The man drops Mark, hands coming up to claw at his throat. Taeyong only squeezes harder, spurred by the fury lighting up his bones and the desire to hurt and destroy. He will make the man pay for laying a finger on Mark. He will make all of them pay.

“Master,” comes Mark’s voice, weak. “Stop.”

Taeyong doesn’t listen.

“The code we follow,” his Padawan speaks again, desperate. “The code you so revere. Will you break it?”

Yes, Taeyong thinks, he will. He already has. Faced with the sins he’s already committed, the choking noises the General is making hardly compare.

“Taeyong,” Mark begs. “Please.” He stumbles across the floor to Taeyong, and grasps his hands. “Please.”

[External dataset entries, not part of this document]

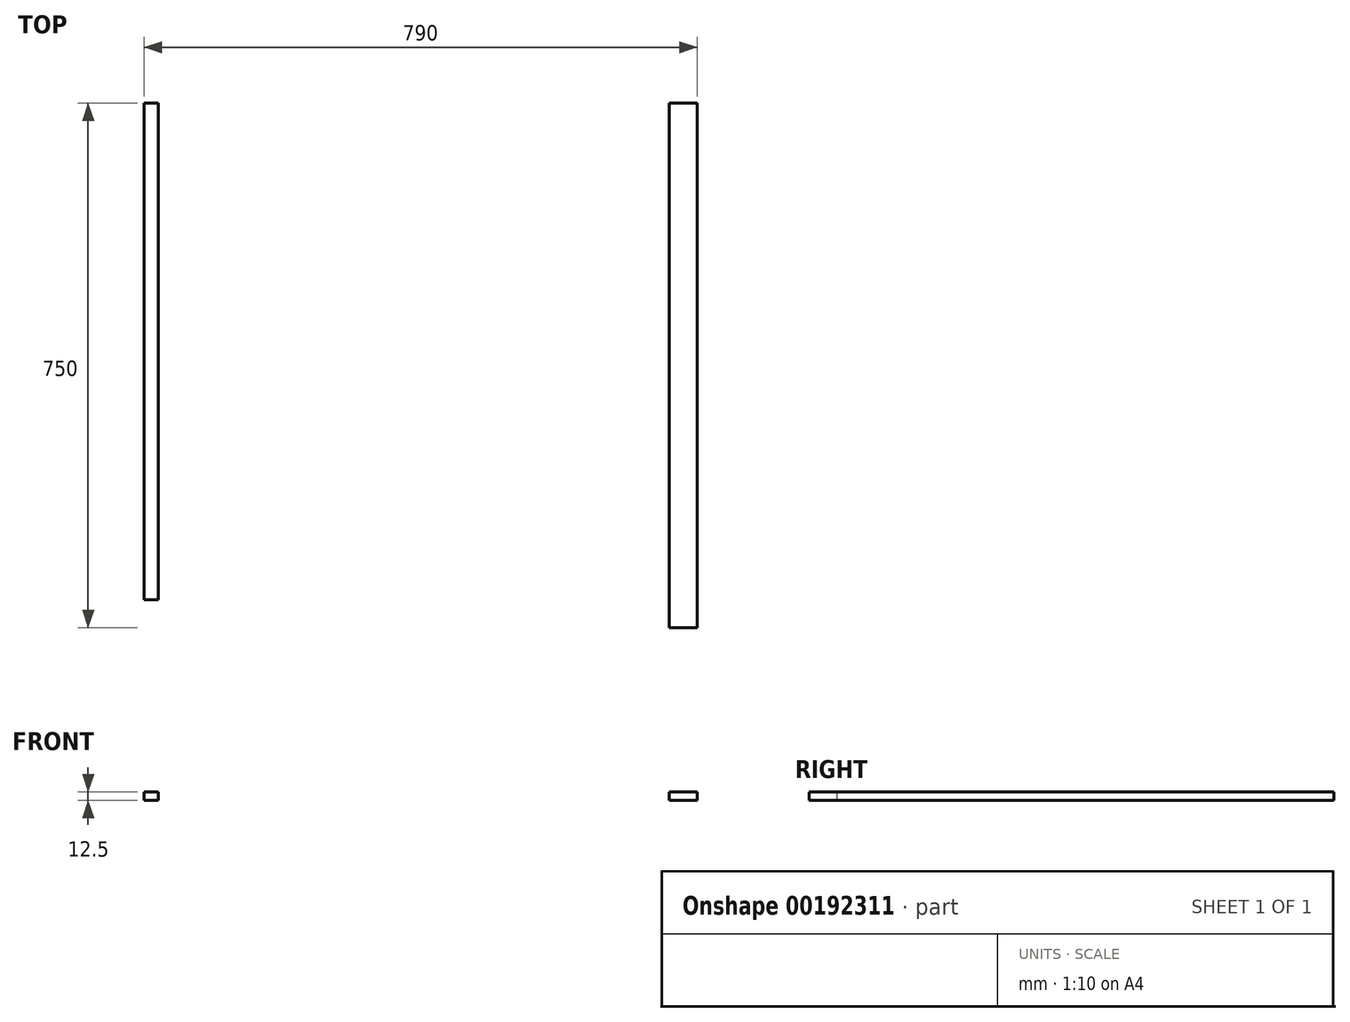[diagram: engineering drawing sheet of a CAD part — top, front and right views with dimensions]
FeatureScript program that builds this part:
annotation { "Feature Type Name" : "Feature", "Feature Type Description" : "" }
export const myFeature = defineFeature(function(context is Context, id is Id, definition is map)
    precondition{}
    {
        {
            var Q0;
            Q0=qCreatedBy(makeId("Top.planeOp"),FACE);
            var sketch = newSketch(context, id + "F0", { "sketchPlane" : qUnion([Q0])});
            skLineSegment(sketch, "E0.bottom", {"start": v(375, 375) * mm, "end": v(-375, 375) * mm, "construction": true});
            skLineSegment(sketch, "E0.top", {"start": v(375, -375) * mm, "end": v(-375, -375) * mm, "construction": true});
            skLineSegment(sketch, "E0.left", {"start": v(375, 375) * mm, "end": v(375, -375) * mm, "construction": true});
            skLineSegment(sketch, "E0.right", {"start": v(-375, 375) * mm, "end": v(-375, -375) * mm, "construction": true});
            skPoint(sketch, "E0.middle", {"position": v(0, 0) * mm});
            skSolve(sketch);
        }
        {
            var Q0;
            Q0=qCreatedBy(makeId("Top.planeOp"),FACE);
            var sketch = newSketch(context, id + "F1", { "sketchPlane" : qUnion([Q0])});
            skPoint(sketch, "E1.0", {"position": v(-375, 375) * mm});
            skPoint(sketch, "E1.1", {"position": v(-375, -335) * mm});
            skLineSegment(sketch, "E2.bottom", {"start": v(-375, 375) * mm, "end": v(-355, 375) * mm});
            skLineSegment(sketch, "E2.top", {"start": v(-375, -335) * mm, "end": v(-355, -335) * mm});
            skLineSegment(sketch, "E2.left", {"start": v(-375, 375) * mm, "end": v(-375, -335) * mm});
            skLineSegment(sketch, "E2.right", {"start": v(-355, 375) * mm, "end": v(-355, -375) * mm});
            skSolve(sketch);
        }
        {
            var Q0;
            Q0 = qSketchRegion(id + "F1", true);
            extrude(context, id + "F2", {"entities" : qUnion([Q0]), "depth" : 12.5 * mm});
        }
        {
            var Q0;
            Q0=qCreatedBy(makeId("Top.planeOp"),FACE);
            var sketch = newSketch(context, id + "F3", { "sketchPlane" : qUnion([Q0])});
            skPoint(sketch, "E3.0", {"position": v(375, -375) * mm});
            skLineSegment(sketch, "E4.bottom", {"start": v(375, -375) * mm, "end": v(-335, -375) * mm});
            skLineSegment(sketch, "E4.top", {"start": v(375, -355) * mm, "end": v(-335, -355) * mm});
            skLineSegment(sketch, "E4.left", {"start": v(375, -375) * mm, "end": v(375, -355) * mm});
            skLineSegment(sketch, "E4.right", {"start": v(-335, -375) * mm, "end": v(-335, -355) * mm});
            skSolve(sketch);
        }
        {
            var Q0;
            Q0=qCreatedBy(makeId("Top.planeOp"),FACE);
            var sketch = newSketch(context, id + "F4", { "sketchPlane" : qUnion([Q0])});
            skPoint(sketch, "E5.0", {"position": v(375, 375) * mm});
            skPoint(sketch, "E6.0", {"position": v(375, -375) * mm});
            skLineSegment(sketch, "E7.bottom", {"start": v(375, 375) * mm, "end": v(415, 375) * mm});
            skLineSegment(sketch, "E7.top", {"start": v(375, -375) * mm, "end": v(415, -375) * mm});
            skLineSegment(sketch, "E7.left", {"start": v(375, 375) * mm, "end": v(375, -375) * mm});
            skLineSegment(sketch, "E7.right", {"start": v(415, 375) * mm, "end": v(415, -375) * mm});
            skSolve(sketch);
        }
        {
            var Q0;
            Q0 = qSketchRegion(id + "F4", true);
            extrude(context, id + "F5", {"entities" : qUnion([Q0]), "depth" : 12.5 * mm});
        }
    });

Taeyong lets go. He stands there, motionless, shaking in Mark’s arms. It’s ironic, how the Council was wary of Mark as a boy, when it turns out it’s been Taeyong who has walked far too close to the dark side all this time. How much anger is he capable of—how much death?

Mark takes his elbow gently. “Let’s go,” he murmurs, and Taeyong allows himself to be led back to the jet.


Mark tries to kiss him that night in the med bay. He ignores the bandages swathed around his torso, but pushes himself up when Taeyong enters to check on him, and cradles his face. Taeyong is too stunned to react for a moment, before he jerks back as if burned.

Mark sighs, posture defeated. “You would kill for me, but you would not kiss me?”

Taeyong remains silent. There is so much to say, and yet none of it would encompass the extent of his transgressions.

“You would make me beg?” Mark whispers. Unbidden, the image of the boy in the sands comes back to him. The boy who made himself his student a decade ago, the boy who now holds his world in his hands. Taeyong would render the skies apart for him, he would stare down a chasm and jump.

“Never,” Taeyong admits, and when Mark leans in this time, he lets him.